**THE DATA**
· · · ·

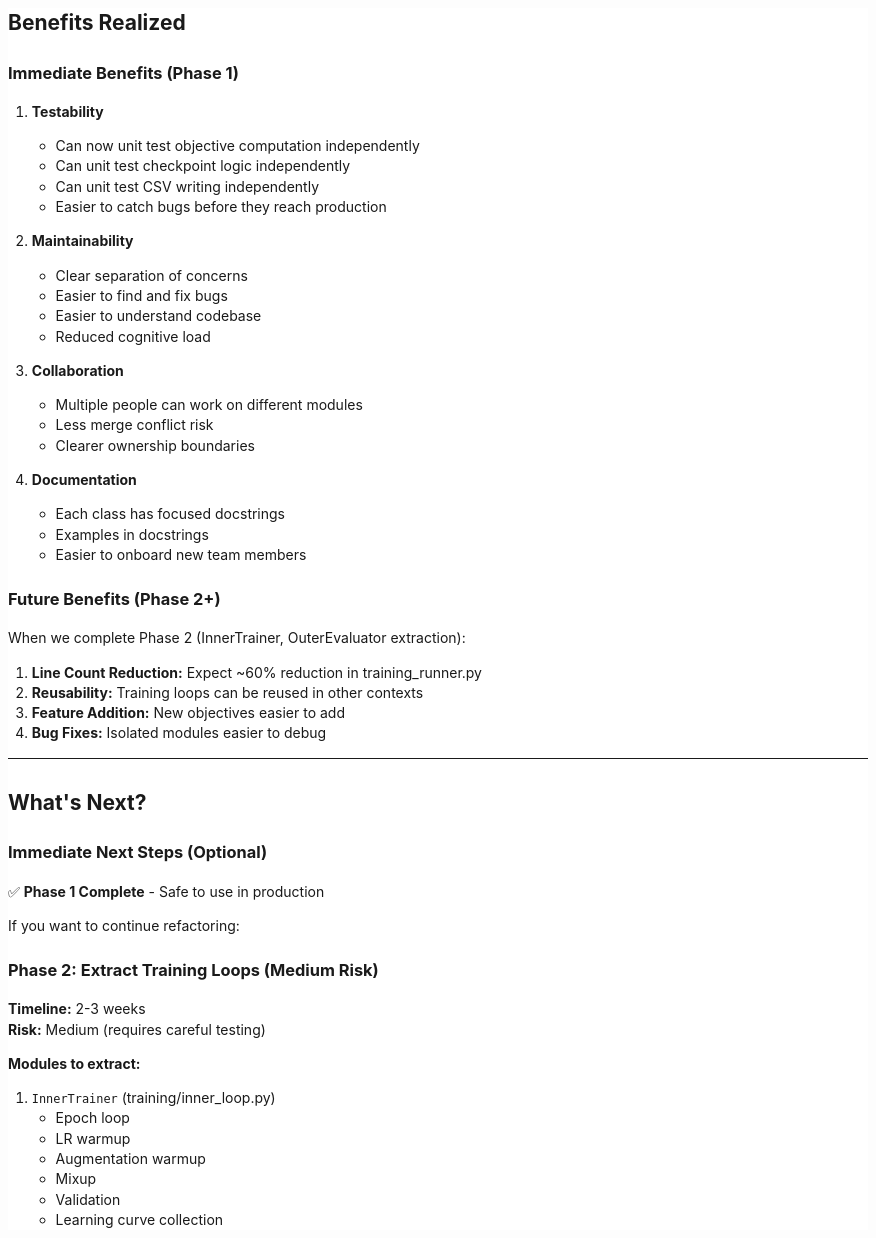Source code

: ## Benefits Realized

### Immediate Benefits (Phase 1)

1. **Testability**
   - Can now unit test objective computation independently
   - Can unit test checkpoint logic independently
   - Can unit test CSV writing independently
   - Easier to catch bugs before they reach production

2. **Maintainability**
   - Clear separation of concerns
   - Easier to find and fix bugs
   - Easier to understand codebase
   - Reduced cognitive load

3. **Collaboration**
   - Multiple people can work on different modules
   - Less merge conflict risk
   - Clearer ownership boundaries

4. **Documentation**
   - Each class has focused docstrings
   - Examples in docstrings
   - Easier to onboard new team members

### Future Benefits (Phase 2+)

When we complete Phase 2 (InnerTrainer, OuterEvaluator extraction):
1. **Line Count Reduction:** Expect ~60% reduction in training_runner.py
2. **Reusability:** Training loops can be reused in other contexts
3. **Feature Addition:** New objectives easier to add
4. **Bug Fixes:** Isolated modules easier to debug

---

## What's Next?

### Immediate Next Steps (Optional)

✅ **Phase 1 Complete** - Safe to use in production

If you want to continue refactoring:

### Phase 2: Extract Training Loops (Medium Risk)

**Timeline:** 2-3 weeks  
**Risk:** Medium (requires careful testing)

**Modules to extract:**
1. `InnerTrainer` (training/inner_loop.py)
   - Epoch loop
   - LR warmup
   - Augmentation warmup
   - Mixup
   - Validation
   - Learning curve collection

· · · ·

**TO DO**
Reply with nothing but the number of lines in the listing that include "bugs".

**RESPONSE TO THIS EXERCISE**
2